Coskata Inc. (COSK), a biofuel company backed by venture capitalist Vinod Khosla, shelved its $100 million initial public offering and is seeking investors for a plant that will convert natural gas into ethanol.
Unfavorable market conditions were the main reason for putting the IPO on hold, Chief Executive Officer Bill Roe said. The closely held company, which also counts Total SA (FP) and Blackstone Group LP among its investors, registered Dec. 16 to sell shares.
Coskata is the second biofuel company this year to reconsider an initial share sale, afterCanada’s Enerkem Inc. withdrew its offering in April. Other biofuel developers that have completed deals in the last two years have lost value, and “that hasn’t helped,” Roe said in an interview yesterday. “It has soured a lot of the investors.”
The company, based in Warrenville, Illinois, will attempt to raise the same amount through a private placement with investors and a deal may be completed during the fourth quarter, Roe said.
“We don’t believe that the markets are open for new issuers at the moment,” he said. “It’s just not the right time.”
The backing will support Coskata’s first commercial facility, which will use gas as the main ingredient in a process that yields ethanol.

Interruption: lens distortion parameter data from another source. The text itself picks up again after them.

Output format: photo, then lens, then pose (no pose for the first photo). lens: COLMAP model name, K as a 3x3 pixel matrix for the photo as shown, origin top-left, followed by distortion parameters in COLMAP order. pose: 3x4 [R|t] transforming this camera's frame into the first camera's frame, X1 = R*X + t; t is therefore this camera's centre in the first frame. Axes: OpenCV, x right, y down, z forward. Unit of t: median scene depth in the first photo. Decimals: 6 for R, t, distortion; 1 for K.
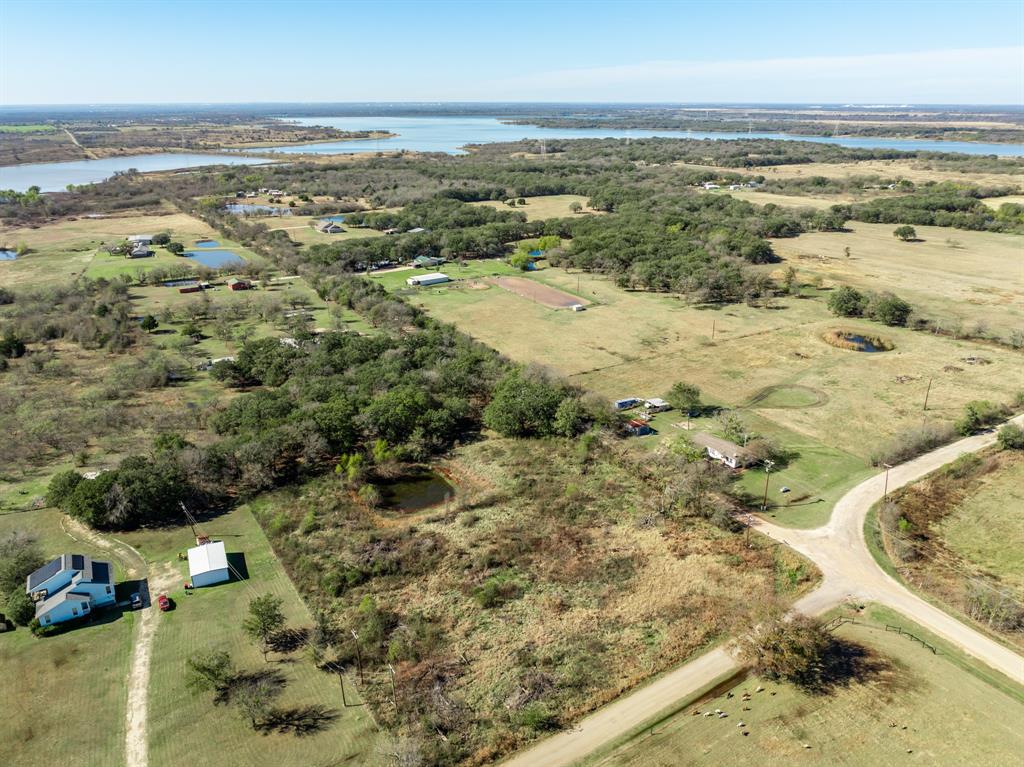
lens RADIAL K [[728.0, 0, 512.0], [0, 728.0, 383.5], [0, 0, 1]] dist [-0.030886, 0.017291]
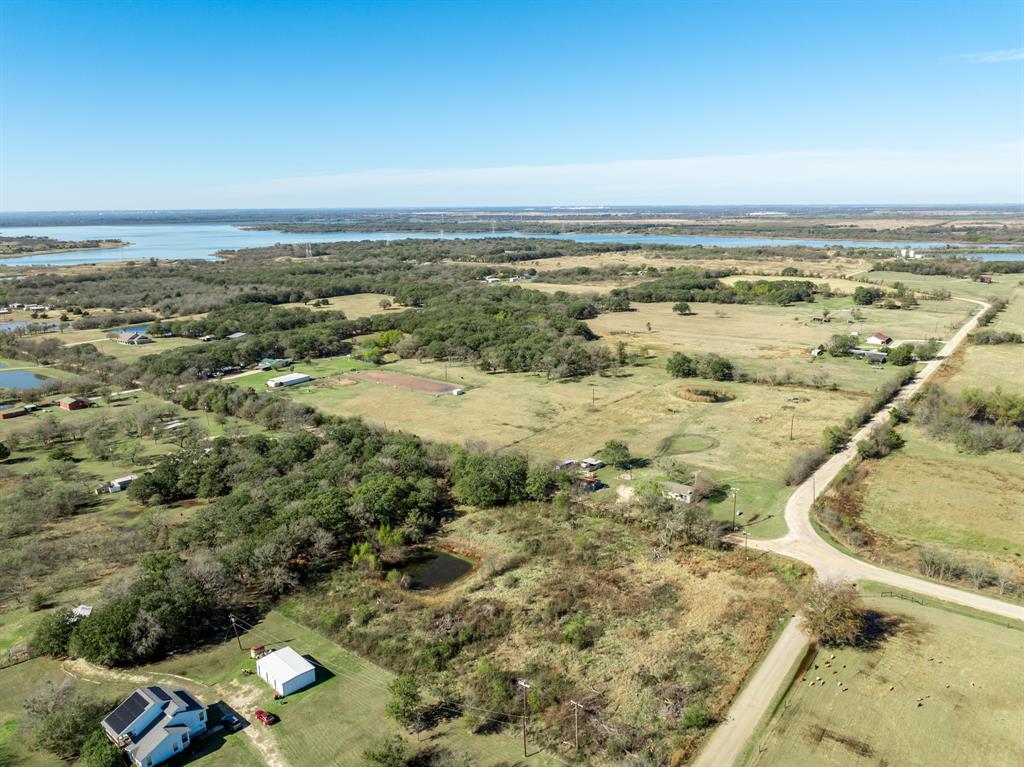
lens RADIAL K [[728.0, 0, 512.0], [0, 728.0, 383.5], [0, 0, 1]] dist [-0.030886, 0.017291]
pose [[0.938687, -0.088457, 0.333229, -0.259187], [0.131613, 0.985268, -0.109203, 0.013067], [-0.318660, 0.146365, 0.936500, -0.021729]]
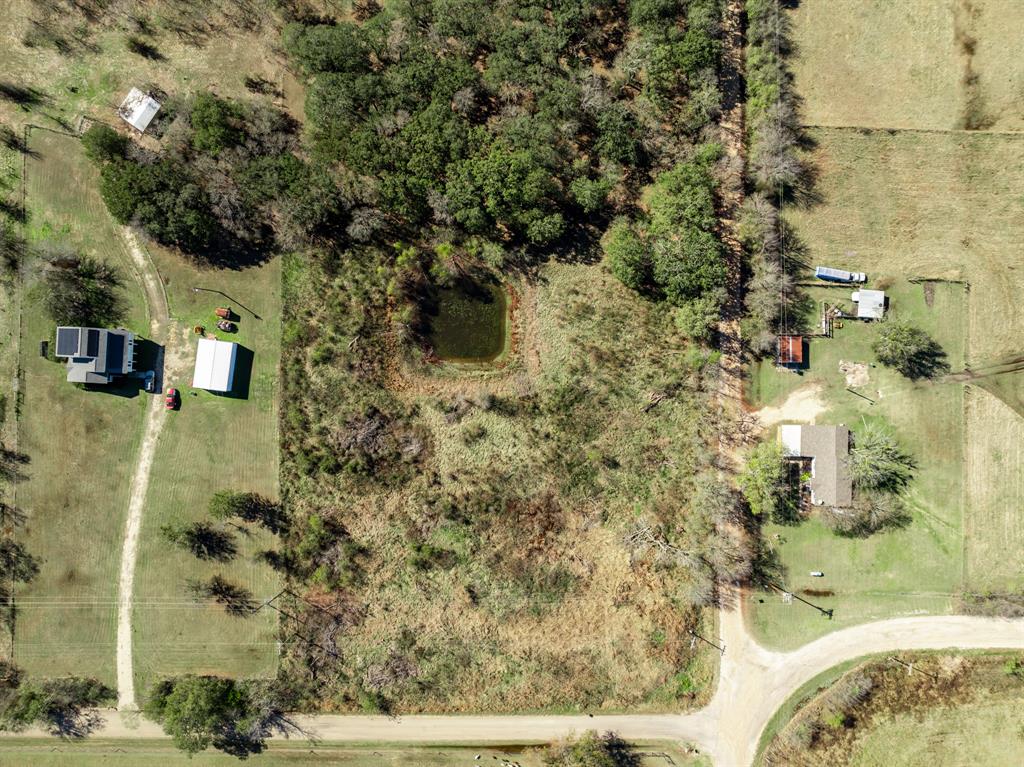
lens RADIAL K [[728.0, 0, 512.0], [0, 728.0, 383.5], [0, 0, 1]] dist [-0.030886, 0.017291]
pose [[0.838707, 0.544567, -0.004138, -0.031654], [-0.198276, 0.312431, 0.929017, -0.471504], [0.507205, -0.778353, 0.370013, 0.497488]]
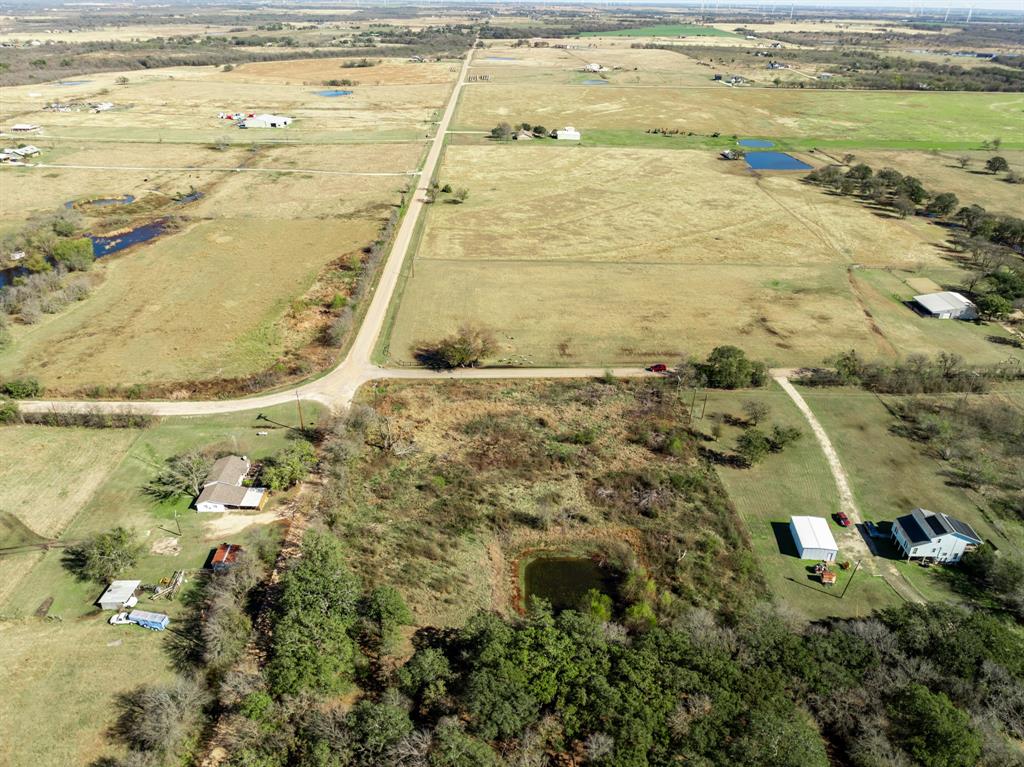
lens RADIAL K [[728.0, 0, 512.0], [0, 728.0, 383.5], [0, 0, 1]] dist [-0.030886, 0.017291]
pose [[-0.853885, -0.251434, 0.455699, -0.285930], [0.182929, 0.674716, 0.715049, -0.428582], [-0.487255, 0.693930, -0.530135, 0.974636]]
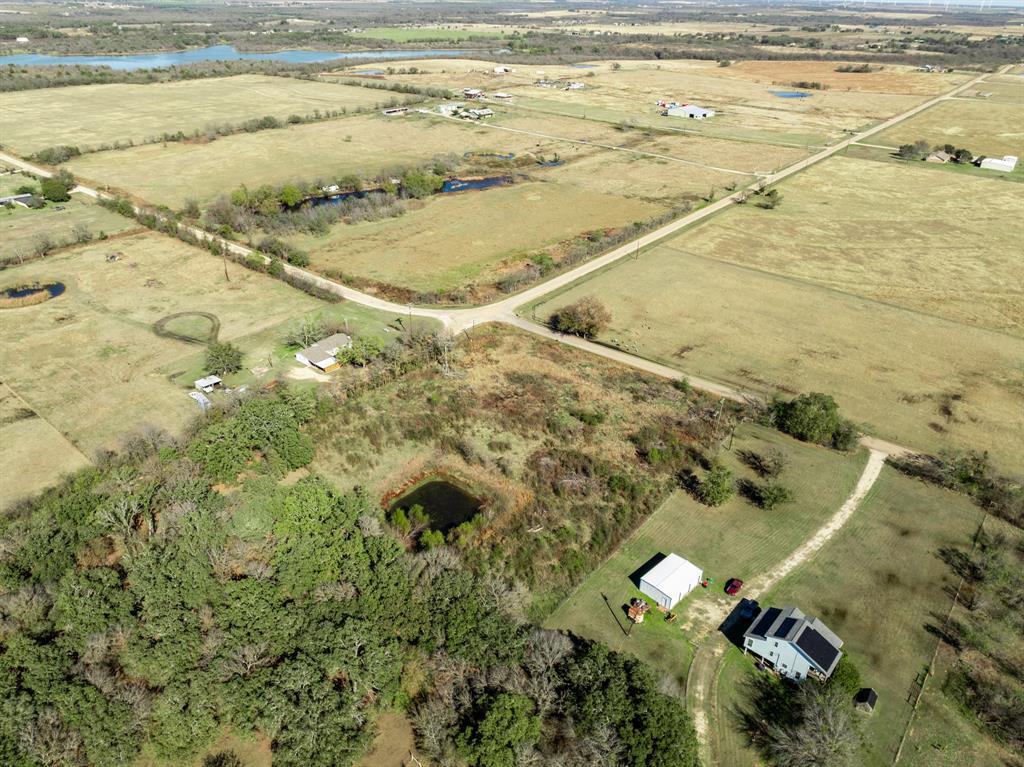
lens RADIAL K [[720.4, 0, 504.5], [0, 720.4, 382.9], [0, 0, 1]] dist [-0.017882, 0.002776]
pose [[-0.308992, -0.458849, 0.833055, -0.610742], [0.336470, 0.766531, 0.547009, -0.313255], [-0.889557, 0.449320, -0.082463, 0.703199]]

Coskata initially planned to use the proceeds from the IPO to build a facility in Alabama to produce ethanol from wood waste. The company converts carbon-containing materials into hydrogen and carbon monoxide with gasification technology licensed from Alter NRG Corp. (NRG), then uses its proprietary microorganisms to process the gases into ethanol.
The new plant will be at a different location, Roe said. “This is a fairly significant pivot for our company,” he said. “Up until fairly recently we had been intending to commercialize on a biomass-conversion platform.”
Coskata is shifting to gas because it has plunged in value, he said. Prices hit a 10-year low in April.
Ethanol was about six to eight times more expensive than gas last year per million British thermal units, presenting “compelling economics” for companies that convert gas to transportation fuels, Coskata said on its website.
“When we use natural gas as opposed to any other carbon- containing material, it’s a much, much simpler process,” Roe said.
The planned transition to gas-based ethanol is also due to uncertainty about federal biofuel mandates, Roe said.
The Renewable Fuel Standard, or RFS, a U.S. Environmental Protection Agency regulation, requires oil refiners to blend 36 billion gallons (136 billion liters) of biofuels a year with their products by 2022. The industry is unlikely to produce enough to meet some of those requirements, including so-called cellulosic biofuels made from non-food plant material.
That’s prompted House Republicans to introduce a bill calling for the RFS to be modified or repealed. The American Petroleum Institute sued the EPA in March, saying some RFS requirements are unachievable.
Given the potential the the RFS will be changed, investing in cellulosic-biofuel plants is “not a risk that we’re willing to take,” he said, though “we’re not at all abandoning the notion of biomass as a feedstock.”
Two other U.S. biofuel IPOs are still pending. Fulcrum BioEnergy Inc., which produces ethanol from gasified trash, registered Sept. 22 to raise as much as $115 million.
Mascoma Corp., another of Khosla’s biofuel investments, filed Sept. 16 to raise as much as $100 million to develop technology that produces ethanol from wood using genetically modified bacteria. Neither company has said how many shares they plan to sell or at what price.
Coskata hasn’t withdrawn its IPO registration with the U.S. Securities and Exchange Commission, spokesman Matthew Hargarten said by e-mail. “They will still consider a public offering at some point in the future, but they do not want to have the public markets dictate their commercialization timeline.”